Cite as: https://gfzpublic.gfz-potsdam.de/pubman/item/item_124332
Abstract
Neural networks are simplified mathematical models to simulate certain aspects of information processing in biological nervous systems. Some principles adopted from nature include parallel processing, learning by example, and abstraction of knowledge. Neuro-computing is a rapidly growing branch of research, where constantly new types of neural networks are developed for different applications. Pattern recognition and classification is the typical application of such approaches. Many tasks in geosciences, particularly in data interpretation, can be considered and treated as classification problems. In such a terminology, the studied objects (e.g. sub-regions of earth models) are classified as rock types based on characteristic features (e.g. physical properties).
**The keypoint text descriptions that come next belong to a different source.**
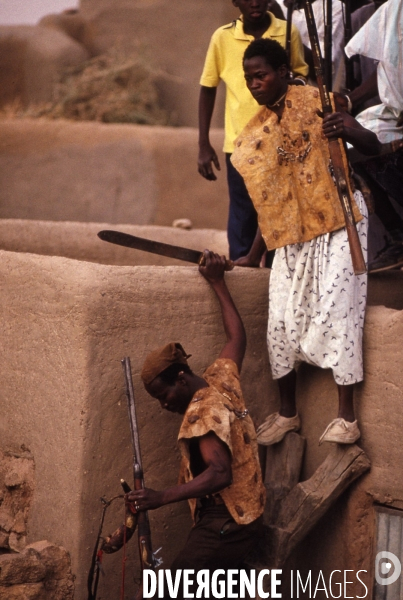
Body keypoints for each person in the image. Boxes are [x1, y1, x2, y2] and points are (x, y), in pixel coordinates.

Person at [230, 38, 380, 445]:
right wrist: (251, 256)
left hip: (338, 223)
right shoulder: (258, 132)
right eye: (248, 78)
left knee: (338, 312)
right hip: (290, 236)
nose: (254, 83)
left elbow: (372, 146)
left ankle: (346, 418)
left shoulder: (320, 101)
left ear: (281, 72)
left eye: (260, 75)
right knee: (279, 319)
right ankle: (287, 414)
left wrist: (348, 127)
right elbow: (270, 200)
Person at [127, 251, 265, 596]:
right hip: (247, 514)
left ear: (182, 377)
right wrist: (218, 282)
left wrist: (160, 497)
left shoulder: (201, 413)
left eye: (164, 394)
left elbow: (220, 473)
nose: (164, 405)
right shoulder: (220, 379)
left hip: (226, 523)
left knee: (169, 590)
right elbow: (236, 338)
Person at [198, 0, 308, 262]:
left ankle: (273, 276)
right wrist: (203, 143)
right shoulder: (222, 37)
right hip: (239, 143)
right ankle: (242, 278)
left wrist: (292, 83)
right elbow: (208, 87)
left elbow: (302, 76)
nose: (255, 2)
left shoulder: (287, 31)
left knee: (277, 211)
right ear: (235, 2)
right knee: (243, 214)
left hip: (280, 140)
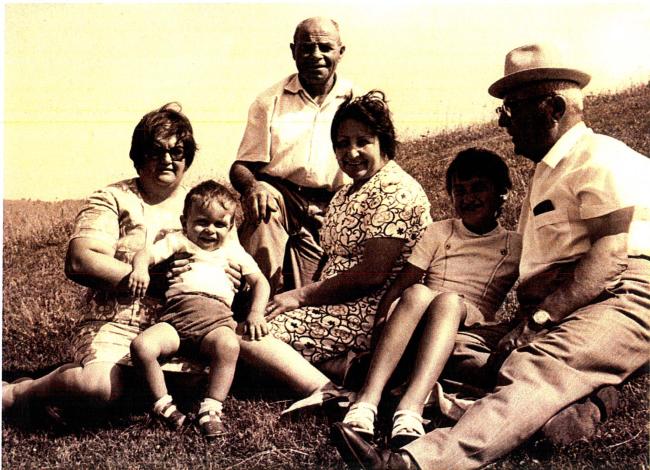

Numerical solutions have to address challenges such as incorrectness and incompleteness of data, and overlap in some properties for different lithologies. The self-organizing map is an intriguing concept, which allows to establish a certain classification behavior by unsupervised learning. We developed a work flow at GFZ, which includes preparation of data, application of learning rules, the segmentation of the trained map by adopting image processing techniques, and employment of knowledge. Applications are shown from geothermal exploration projects in the Northeast German basin and in Indonesia, where different geophysical models from the same study area were combined for a joint lithological interpretation.